We compute relativistic polytropic models as well as models obeying realistic equations of state, of rotating neutron stars. The purpose of this study is to calculate significant physical quantities of a neutron star, in the case of hydrostatic equilibrium, rigid and differential rotation, as well as in the case of a magnetic neutron star with both poloidal and toroidal components. A short description of the numerical treatment has as follows. First, we solve the Oppenheimer-Volkov system of differential equations. This system refers to hydrostatic equilibrium of non rotating polytropic models. Then, solid rotation is added as a perturbation, according to Hartle’s perturbation and corrections to mass and radius are calculated, as also corrections due to spherical and quadrupole deformations. In addition a third order perturbation in angular velocity, Ω, is implemented. Angular momentum, J, moment of inertia, I, rotational kinetical energy, T, and gravitational potential energy, W, are quantites that are significally corrected by the third order approximation.

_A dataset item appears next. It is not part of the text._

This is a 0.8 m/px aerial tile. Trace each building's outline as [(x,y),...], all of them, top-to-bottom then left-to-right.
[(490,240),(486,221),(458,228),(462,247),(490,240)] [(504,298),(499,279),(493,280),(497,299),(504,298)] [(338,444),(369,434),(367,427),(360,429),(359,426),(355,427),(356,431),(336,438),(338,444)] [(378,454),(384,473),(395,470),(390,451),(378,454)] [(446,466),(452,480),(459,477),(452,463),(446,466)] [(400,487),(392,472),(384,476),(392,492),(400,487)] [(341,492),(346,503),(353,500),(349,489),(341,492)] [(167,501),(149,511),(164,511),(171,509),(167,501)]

Differential rotation is assumed that (i) obeys a specific law, or (ii) follows as a result of the solid rotation and radial oscillations combination; our purpose is the calculation of the main physical quantities that are altered by differential rotation. In the second part the effect of magnetic field is studied, which consists of a poloidal and a toroidal component. The Ioka-Sasaki perturbation (IS) is implemented. This problem is described by the quantification of the flux function ψ, which comes as a solution of the Grad-Shafranov (GS) differential equation. Then the components of the magnetic field and the quadrupole deformation of the star are calculated. This method is also a perturbative method similar to Hartle’s perturbation method. Having calculated models of rotating neutron stars, as also various models of magnetic fields, we can compose our results and determine models of neutron stars with zero deformation, the equalizers, these are neutron stars that are rotating and also have a magnetic field in a way that they, rotation and magnetic field, produce equal but opposite geometrical deformations in the shape of the star.